===== The data =====
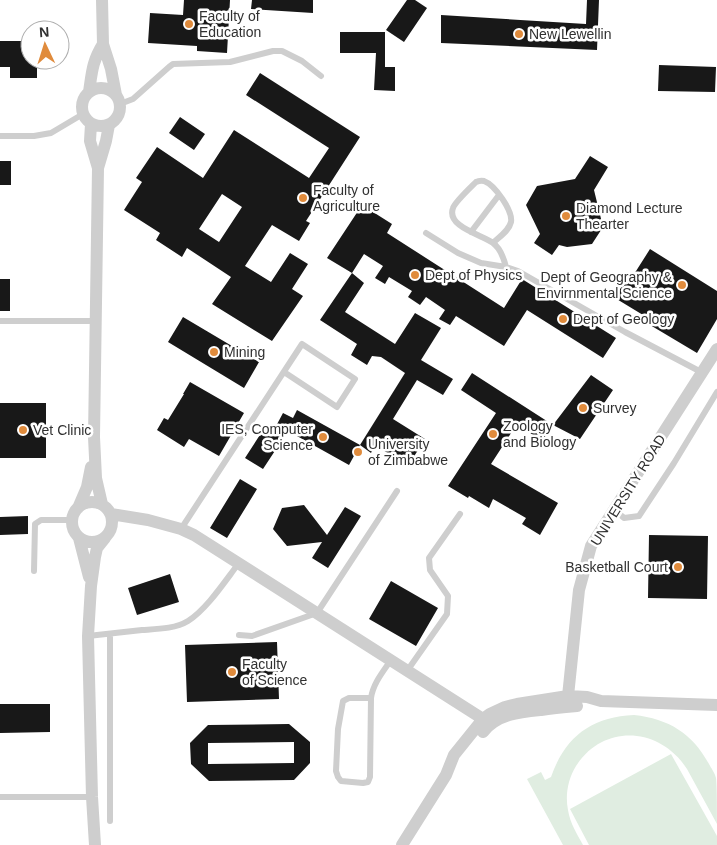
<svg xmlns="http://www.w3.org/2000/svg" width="717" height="845" font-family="Helvetica,sans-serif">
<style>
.green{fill:#e0ede1}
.building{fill:#181818;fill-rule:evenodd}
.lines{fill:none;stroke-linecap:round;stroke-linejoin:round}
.lane{stroke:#cecece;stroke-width:6}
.street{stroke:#cecece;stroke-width:12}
.poi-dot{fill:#e08b3c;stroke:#fff;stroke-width:2}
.labels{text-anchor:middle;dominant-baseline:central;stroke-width:5;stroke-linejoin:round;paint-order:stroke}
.poi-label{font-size:14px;fill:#313131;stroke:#fff;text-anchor:start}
.street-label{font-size:14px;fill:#313131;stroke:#fff}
</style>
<rect width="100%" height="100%" fill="#fff"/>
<path class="green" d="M634,715C669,719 692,733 709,764C711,768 715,773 716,778C717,785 717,814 717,824L687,769C660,727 604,723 576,766C568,779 565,795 568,810C570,823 577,834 583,845H563L527,779L541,772L545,780L551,777C565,737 591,717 634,715Z
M671,754L717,836V845H589L570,809Z"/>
<path class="building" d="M184,0H230L227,53L197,51V46L148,43L150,13L183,15Z
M252,0H313V13L251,9Z
M407,0H415L427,8L404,42L386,30Z
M587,0H599L597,50L441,43V15L586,24Z
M340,32H385V67H395V91L374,90L376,53H340Z
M0,41H30V60H37V78H10V67H0Z
M659,65L716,67L715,92L658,91Z
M260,73L360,137L306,221L310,223L299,241L272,225L245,266L271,282L290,253L308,264L292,289L303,296L272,341L212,304L231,277L187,248L182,257L156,240L160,233L124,210L142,182L136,178L157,147L203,178L234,130L309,178L329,148L246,95ZM222,194L242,207L219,242L199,229Z
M180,117L205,134L194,150L169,133Z
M590,156L608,167L594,190L603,227L592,244L567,247L559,245L552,255L534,243L540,234L526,205L537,186L575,179Z
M0,161H11V185H0Z
M362,205L392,224L387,233L504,308L522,279L616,338L603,358L527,310L504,346L456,316L450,325L439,319L445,310L426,297L420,305L408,297L412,291L389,277L385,284L375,278L383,266L364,254L352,273L327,258Z
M650,249L717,291V319L697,353L640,319L643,315L615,298L627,277L631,279Z
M352,273L364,283L345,312L395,344L415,313L441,328L421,360L453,379L443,395L417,380L393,419L425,439L408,466L375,445L371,453L360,445L405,373L381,357L372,356L367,365L351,355L357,344L320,320Z
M0,279H10V311H0Z
M183,317L259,362L244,388L168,342Z
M472,373L553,425L542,441L517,424L491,464L558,503L540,535L522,524L526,518L493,499L489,508L469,496L468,498L448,486L496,413L461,390Z
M591,375L613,390L580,439L553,425Z
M190,382L244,413L219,456L189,439L184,447L157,430L164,418L168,420L184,394H183Z
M0,403H46V458H0Z
M297,410L360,445L349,465L288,431L263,469L245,458L267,424L275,428L283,413L293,418Z
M240,479L257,489L227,538L210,528Z
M304,505L327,535L345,507L361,516L328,568L312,558L322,542L287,546L273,529L282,508Z
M28,516V534L0,535V517Z
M649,535L708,536L707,599L648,598Z
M170,574L179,602L137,615L128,588Z
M391,581L438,608L416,646L369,619Z
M277,642L279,699L187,702L185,645Z
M0,704H50V732L0,733Z
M289,724L310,742V763L294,780L209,781L191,764L190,743L208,725ZM294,742V763L208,764V743Z"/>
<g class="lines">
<path class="lane" d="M120,104L133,99L169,67L173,64L230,62L273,51H282L302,61L321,76
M0,136H34L51,133L83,114
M471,232L499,195
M426,233L458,253L481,263L506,267L518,271L625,332L703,373
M493,243C499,237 509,231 511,222C513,211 495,185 484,181C480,180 480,181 476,182C471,187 455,202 453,208C446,227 483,235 493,243C500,248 504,259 506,267
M0,321H96
M615,510L624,518L639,516L674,463L717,392
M181,529L302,344L355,379L337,407L284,372
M34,571L35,524L41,520H72
M110,634V821
M239,635L252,636L317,613L397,491
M88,636C106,634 124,632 142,630C157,629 175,629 188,621C207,609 225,581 239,563
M407,671L447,614L448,596L430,570L429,558L460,514
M371,698H349L343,701L338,729L336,771L338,777L341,781L363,783L368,782L370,777L371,698C373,684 382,673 391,660
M0,797H92"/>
<path class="street" d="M102,0L103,44L111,69L116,95
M82 107a19 19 0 1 1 38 0a19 19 0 1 1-38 0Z
M89,92C92,72 92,62 103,44
M91,124L90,141L98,168
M72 522a20 20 0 1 1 40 0a20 20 0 1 1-40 0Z
M102,504L96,478L94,437L98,168L106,141L109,125
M78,508L87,487L91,467
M111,514L148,520L181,529L194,535L483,719L489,725
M79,538L89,577
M569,706L568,696L579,590L591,546L717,349
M483,732C497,714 520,712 541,710C553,708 565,707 577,706
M95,845L92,797L88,636L91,586L95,557L97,548L105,538
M402,845L446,775L454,755L483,719L490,714L505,707L517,704L568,696L587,697L601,701L717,705"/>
</g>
<g class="poi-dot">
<circle cx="189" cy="24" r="5"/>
<circle cx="519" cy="34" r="5"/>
<circle cx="303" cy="198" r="5"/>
<circle cx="566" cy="216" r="5"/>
<circle cx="415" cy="275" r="5"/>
<circle cx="682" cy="285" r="5"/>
<circle cx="563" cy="319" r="5"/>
<circle cx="214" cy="352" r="5"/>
<circle cx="583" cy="408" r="5"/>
<circle cx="23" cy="430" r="5"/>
<circle cx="493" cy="434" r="5"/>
<circle cx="323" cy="437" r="5"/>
<circle cx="358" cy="452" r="5"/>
<circle cx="678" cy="567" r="5"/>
<circle cx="232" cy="672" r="5"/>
</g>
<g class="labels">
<g class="poi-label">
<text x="199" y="16">Faculty of<tspan x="199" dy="16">Education</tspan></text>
<text x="529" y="34">New Lewellin</text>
<text x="313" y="190">Faculty of<tspan x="313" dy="16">Agriculture</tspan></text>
<text x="576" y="208">Diamond Lecture<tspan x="576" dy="16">Thearter</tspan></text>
<text x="425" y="275">Dept of Physics</text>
<text x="672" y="277" text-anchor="end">Dept of Geography &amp;<tspan x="672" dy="16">Envirnmental Science</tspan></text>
<text x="573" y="319">Dept of Geology</text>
<text x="224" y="352">Mining</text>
<text x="593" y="408">Survey</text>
<text x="503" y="426">Zoology<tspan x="503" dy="16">and Biology</tspan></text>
<text x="313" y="429" text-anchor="end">IES, Computer<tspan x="313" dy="16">Science</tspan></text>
<text x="33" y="430">Vet Clinic</text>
<text x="368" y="444">University<tspan x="368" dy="16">of Zimbabwe</tspan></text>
<text x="668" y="567" text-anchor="end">Basketball Court</text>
<text x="242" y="664">Faculty<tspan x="242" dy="16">of Science</tspan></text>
</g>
<g class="street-label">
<text transform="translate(628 490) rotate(-58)">UNIVERSITY ROAD</text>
</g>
</g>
<g transform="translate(45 45) rotate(356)"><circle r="24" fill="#ffffff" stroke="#adadad"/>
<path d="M0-4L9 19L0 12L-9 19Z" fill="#e08b3c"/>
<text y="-8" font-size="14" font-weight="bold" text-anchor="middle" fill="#313131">N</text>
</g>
</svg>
=====
[What this task involves] Go through the entries above and report every line in which the word "lines" appears.

[Answer to the problem]
.lines{fill:none;stroke-linecap:round;stroke-linejoin:round}
<g class="lines">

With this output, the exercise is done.